He has won back-to-back titles in North America and, overall, his performances on all surfaces since returning from injury imply he is back to his best, with the exception of that blip at Wimbledon.
And that first-round exit came against a man who will probably never play that well again. Rafa didn’t actually play so badly against Steve Darcis but, for a second time in consecutive years at Wimbledon, he came up against an inspired opponent.
Rafa has been the most consistent player this year, although we used to say that about Andy Murray before he learned how to win Grand Slams. He beat Novak Djokovic in Montreal but, other than that, he has not faced too many of the bigger players.
Can Rafa handle five sets on hard courts? His overall stamina and speed have not declined, but only he will be able to tell you if his knees can stand that kind of pressure. Sure he can do it on clay, but in New York? That is the only physical, technical or mental question that remains concerning Nadal now, and only he knows the answer.
And it is not a bad position to be in – Rafa hasn’t been an 'unknown quantity' in any aspect of his game since he was a teenager. Even this potential weakness can be used as a psychological weapon if, as I suspect, the knees are just fine.

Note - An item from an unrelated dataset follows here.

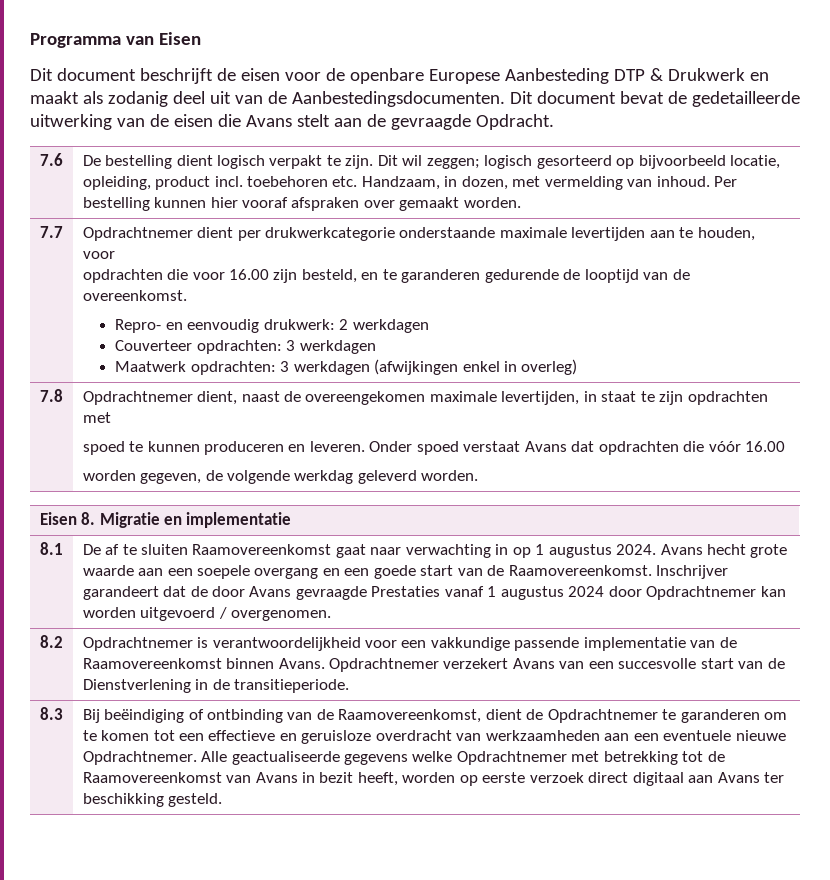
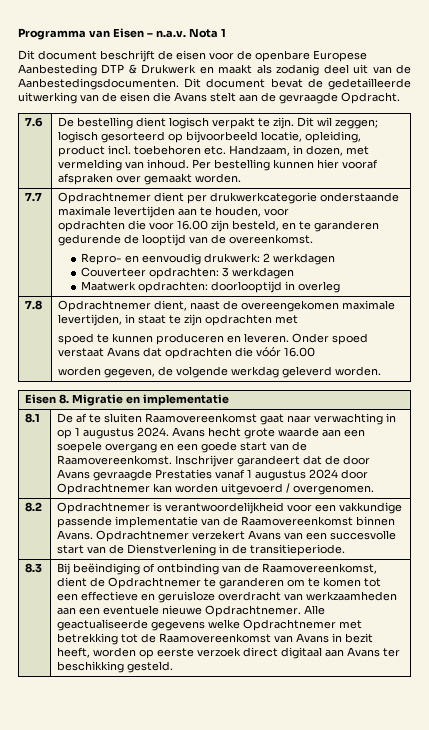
(201, 38) none -> [147,28,226,38] – n.a.v. Nota 1
[280,359,578,375] 3 werkdagen (afwijkingen enkel in overleg) -> [210,281,340,293] doorlooptijd in overleg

For me, the biggest question is his level of opposition he has faced so far on hard courts. Apart from Djokovic, who has not been in his best form recently, Nadal has not been overly tested. Nadal’s lack of top-four opposition in this run would concern me more than his fitness. But his nine titles in 2013 speak for themselves.
That makes Nadal my joint-second favourite alongside Djokovic at Flushing Meadows. Nadal for his form, Djokovic for what he has done in the recent past.
I noticed some over-excited reports touting Rafa as clear favourite for the US following his antics at Cincinnati and Montreal, but that’s pushing it.
Murray is the favourite for the US Open because, over the past year, he has been the best player in the big championships – he has won two of four Majors, reached the final in Australia, and won the Olympics. He is the best big-match player at the moment, and appears to have 'cracked' his problem of winning Grand Slams.
Nothing I have seen since leads me to believe anything else – Murray will be the man to beat, but Rafa has a chance. A real chance.